■ **TASKS AND EXERCISES**:
A) Copy the passage of the SIRF return guidance between "HEPs in both" and "2025 to 2026.", inclusive.
B) Write the next part of the SIRF return guidance, picking up right after its final sentence.

■ **EXTRACT TO READ**:
=-=-=-=-=
For HEP Pilot Sub-group B, the total proportion of SIRF reported can (but is not required to) exceed 100% and double counting is permitted where allocation of SIRF overlaps activity categories.
HEPs in both Pilot Sub-groups are expected to reflect their spend of SIRF in the current year as accurately as possible, but are not required to provide a response against categories where no activity has been supported by SIRF in academic year 2025 to 2026.
Calculating spending figures
We recognise that it may not always be possible to provide a precise percentage of spend for all activities. You may round spend to the nearest 5% or write ‘less than 5%’ where spend against a category is lower than 5% of your total allocation.
Any analysis of returns will acknowledge the caveat that provision of precise spending figures and percentages is not always possible.
We have provided some examples in the following section for questions 2 to 10 to illustrate what spend falls under each category, to aid you in completing your pilot return. This isn’t an exhaustive list. These examples give you a flavour of a wide range of activities you may consider calculating to arrive at your answers.
Question 1
“Please provide an overarching summary of how SIRF has been used at your institution over the academic year 2025/26. Include key trends, approaches, as well as your main outcomes, successes and challenges related to SIRF.”
Include your overall approach to using SIRF, trends within it, as well as your main successes and challenges related to SIRF. For example, indicate if you have concentrated SIRF to address a specific need, department, research area or discipline, or have used your allocation across all spend categories. Outline which successful SIRF-funded activities concluded in the academic year.
=-=-=-=-=
Saved entries
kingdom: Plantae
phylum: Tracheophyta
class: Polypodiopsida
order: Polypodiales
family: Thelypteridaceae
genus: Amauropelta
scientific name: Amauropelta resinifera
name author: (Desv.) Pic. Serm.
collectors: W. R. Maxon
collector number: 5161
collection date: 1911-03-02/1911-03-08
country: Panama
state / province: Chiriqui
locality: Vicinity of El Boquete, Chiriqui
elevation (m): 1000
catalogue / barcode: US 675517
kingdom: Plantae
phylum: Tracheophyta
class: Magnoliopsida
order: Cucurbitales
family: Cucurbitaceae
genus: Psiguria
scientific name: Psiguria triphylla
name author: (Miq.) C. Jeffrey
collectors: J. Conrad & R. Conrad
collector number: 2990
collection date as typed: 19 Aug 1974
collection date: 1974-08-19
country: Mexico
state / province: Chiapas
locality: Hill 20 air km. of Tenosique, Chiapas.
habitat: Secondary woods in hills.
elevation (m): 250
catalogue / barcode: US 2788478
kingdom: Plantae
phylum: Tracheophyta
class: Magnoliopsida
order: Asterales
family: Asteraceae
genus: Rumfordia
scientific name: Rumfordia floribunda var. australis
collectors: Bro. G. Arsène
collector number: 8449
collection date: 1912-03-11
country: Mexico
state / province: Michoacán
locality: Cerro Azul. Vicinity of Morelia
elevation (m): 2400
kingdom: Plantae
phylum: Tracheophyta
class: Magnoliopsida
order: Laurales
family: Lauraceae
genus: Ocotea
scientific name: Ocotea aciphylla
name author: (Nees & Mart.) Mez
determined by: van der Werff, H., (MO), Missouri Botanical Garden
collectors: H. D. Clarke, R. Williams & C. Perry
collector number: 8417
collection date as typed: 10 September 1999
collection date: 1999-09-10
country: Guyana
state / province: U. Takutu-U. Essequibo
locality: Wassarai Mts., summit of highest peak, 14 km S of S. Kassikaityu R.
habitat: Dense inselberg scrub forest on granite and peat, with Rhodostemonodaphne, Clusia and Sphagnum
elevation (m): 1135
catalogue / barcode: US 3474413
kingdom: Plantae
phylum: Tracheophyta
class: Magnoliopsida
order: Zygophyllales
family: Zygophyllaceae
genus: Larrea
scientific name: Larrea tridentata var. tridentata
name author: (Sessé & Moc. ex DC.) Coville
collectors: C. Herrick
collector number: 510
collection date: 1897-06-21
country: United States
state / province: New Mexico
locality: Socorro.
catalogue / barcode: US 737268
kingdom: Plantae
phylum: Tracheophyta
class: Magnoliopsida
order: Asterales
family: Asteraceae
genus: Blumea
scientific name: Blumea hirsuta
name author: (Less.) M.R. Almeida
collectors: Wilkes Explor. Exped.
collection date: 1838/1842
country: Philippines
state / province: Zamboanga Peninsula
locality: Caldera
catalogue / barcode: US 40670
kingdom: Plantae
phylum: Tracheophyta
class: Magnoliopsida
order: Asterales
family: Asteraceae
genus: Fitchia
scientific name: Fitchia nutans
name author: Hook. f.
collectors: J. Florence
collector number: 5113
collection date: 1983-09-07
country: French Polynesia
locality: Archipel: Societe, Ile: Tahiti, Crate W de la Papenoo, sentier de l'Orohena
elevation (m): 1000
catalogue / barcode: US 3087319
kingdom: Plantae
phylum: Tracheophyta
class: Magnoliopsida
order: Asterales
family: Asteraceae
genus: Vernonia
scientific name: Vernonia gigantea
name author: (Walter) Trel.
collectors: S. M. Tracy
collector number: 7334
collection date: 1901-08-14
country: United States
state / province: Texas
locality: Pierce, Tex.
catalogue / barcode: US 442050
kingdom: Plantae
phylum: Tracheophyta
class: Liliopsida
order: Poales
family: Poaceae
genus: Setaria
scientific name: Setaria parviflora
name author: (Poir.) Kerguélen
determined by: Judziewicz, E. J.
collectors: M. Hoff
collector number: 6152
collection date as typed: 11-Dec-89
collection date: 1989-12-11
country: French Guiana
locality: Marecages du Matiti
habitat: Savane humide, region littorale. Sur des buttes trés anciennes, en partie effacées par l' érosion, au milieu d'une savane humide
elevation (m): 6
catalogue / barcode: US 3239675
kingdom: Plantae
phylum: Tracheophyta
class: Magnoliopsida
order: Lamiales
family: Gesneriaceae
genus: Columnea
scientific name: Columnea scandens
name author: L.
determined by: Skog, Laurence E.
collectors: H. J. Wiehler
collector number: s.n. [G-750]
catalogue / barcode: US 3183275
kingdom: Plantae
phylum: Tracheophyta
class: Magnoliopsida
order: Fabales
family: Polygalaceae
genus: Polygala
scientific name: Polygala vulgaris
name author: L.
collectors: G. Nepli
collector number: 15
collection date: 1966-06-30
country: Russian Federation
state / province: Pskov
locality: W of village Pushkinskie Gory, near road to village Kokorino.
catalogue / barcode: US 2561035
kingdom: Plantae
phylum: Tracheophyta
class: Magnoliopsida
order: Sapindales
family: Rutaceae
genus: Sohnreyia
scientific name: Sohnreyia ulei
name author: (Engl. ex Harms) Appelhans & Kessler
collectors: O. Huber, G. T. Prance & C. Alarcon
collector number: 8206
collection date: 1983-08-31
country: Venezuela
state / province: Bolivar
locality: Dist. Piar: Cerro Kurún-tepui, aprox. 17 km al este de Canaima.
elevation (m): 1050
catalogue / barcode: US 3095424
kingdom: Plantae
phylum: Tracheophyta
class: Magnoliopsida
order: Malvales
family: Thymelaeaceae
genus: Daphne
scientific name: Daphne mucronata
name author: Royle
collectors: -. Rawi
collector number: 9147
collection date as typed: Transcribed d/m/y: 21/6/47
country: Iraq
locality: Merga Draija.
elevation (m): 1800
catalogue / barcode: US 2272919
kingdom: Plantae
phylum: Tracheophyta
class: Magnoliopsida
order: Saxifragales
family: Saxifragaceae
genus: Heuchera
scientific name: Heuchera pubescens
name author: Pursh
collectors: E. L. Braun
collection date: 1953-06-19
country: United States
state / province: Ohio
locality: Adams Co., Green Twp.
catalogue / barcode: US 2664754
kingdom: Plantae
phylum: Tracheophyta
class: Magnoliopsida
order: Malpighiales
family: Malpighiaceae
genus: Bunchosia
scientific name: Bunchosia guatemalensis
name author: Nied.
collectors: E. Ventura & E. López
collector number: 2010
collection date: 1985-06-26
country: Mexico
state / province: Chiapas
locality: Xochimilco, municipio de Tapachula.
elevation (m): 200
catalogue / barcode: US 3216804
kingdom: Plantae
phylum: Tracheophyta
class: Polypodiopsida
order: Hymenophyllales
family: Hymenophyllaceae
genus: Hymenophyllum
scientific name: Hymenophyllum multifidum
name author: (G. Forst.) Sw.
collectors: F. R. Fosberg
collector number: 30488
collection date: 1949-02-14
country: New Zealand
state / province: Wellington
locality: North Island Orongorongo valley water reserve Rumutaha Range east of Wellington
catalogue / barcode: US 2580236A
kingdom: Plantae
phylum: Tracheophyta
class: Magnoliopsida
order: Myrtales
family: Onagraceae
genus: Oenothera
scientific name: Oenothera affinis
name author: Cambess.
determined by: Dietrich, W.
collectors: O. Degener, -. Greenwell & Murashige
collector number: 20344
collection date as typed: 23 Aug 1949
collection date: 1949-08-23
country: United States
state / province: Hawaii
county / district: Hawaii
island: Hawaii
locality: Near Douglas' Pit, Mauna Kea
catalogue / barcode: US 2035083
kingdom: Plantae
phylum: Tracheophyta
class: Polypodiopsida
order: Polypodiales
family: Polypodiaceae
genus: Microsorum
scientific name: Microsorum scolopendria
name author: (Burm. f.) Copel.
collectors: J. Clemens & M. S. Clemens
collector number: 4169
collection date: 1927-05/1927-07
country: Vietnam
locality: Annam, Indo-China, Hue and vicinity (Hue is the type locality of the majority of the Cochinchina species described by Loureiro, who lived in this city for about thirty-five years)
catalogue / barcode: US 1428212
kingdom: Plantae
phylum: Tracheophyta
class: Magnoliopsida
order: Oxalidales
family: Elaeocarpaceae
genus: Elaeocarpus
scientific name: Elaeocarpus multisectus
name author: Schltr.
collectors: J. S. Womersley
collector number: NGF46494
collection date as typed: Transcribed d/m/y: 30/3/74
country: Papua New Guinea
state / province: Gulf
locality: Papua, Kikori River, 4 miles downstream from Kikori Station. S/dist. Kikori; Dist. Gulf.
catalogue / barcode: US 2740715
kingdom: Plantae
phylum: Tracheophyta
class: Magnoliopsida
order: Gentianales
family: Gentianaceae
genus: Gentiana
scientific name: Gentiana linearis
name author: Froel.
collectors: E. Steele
=-=-=-=-=
■ **RESULTS OF THE TASKS**:
A)
HEPs in both Pilot Sub-groups are expected to reflect their spend of SIRF in the current year as accurately as possible, but are not required to provide a response against categories where no activity has been supported by SIRF in academic year 2025 to 2026.

B)
Question 2
“What percentage of your SIRF allocation has been spent on early development of research ideas?”
Examples may include, but aren’t limited to:
- developing an early or high-risk idea from inception (individually or through teamwork) to the point where it has crystallised enough to apply for grant funding
- funding a series of interdisciplinary workshops, brainstorming sessions or networking events at your institution
- one-off payments for short-term research activities not linked to research project grants
- development of partnerships with public, private and third sector partners, if they are focused solely on planning and undertaking research endeavour
- collaboration with other HEPs, if they are focused solely on planning and undertaking research endeavour
Question 3
“What percentage of your SIRF allocation has been spent on overheads and supporting the wider costs of research projects and related activity funded by research councils and other funders where the funder does not provide 100% of the full economic cost (FEC)?”
Examples may include, but aren’t limited to:
- directly incurred research costs arising from the conduct of a research project or a research fellowship, charged as the cash value actually spent, and supported by an audit record, such as materials and cost of fieldwork (see the UKRI terms and conditions for research grants, page 15)
- coordination or administrative support, technical and research roles created and recruited specifically to deliver research projects and fellowships
Question 4
“What percentage of your SIRF allocation has been spent on salaries of research-active staff and professional services staff?”
Examples may include, but aren’t limited to:
- salaries of your institution’s general pool of research staff (those not funded through specific project grants)
- salaries of staff working in your institution’s Research Office
Question 5
“What percentage of your SIRF allocation has been spent on professional development of research and professional support/research management staff?”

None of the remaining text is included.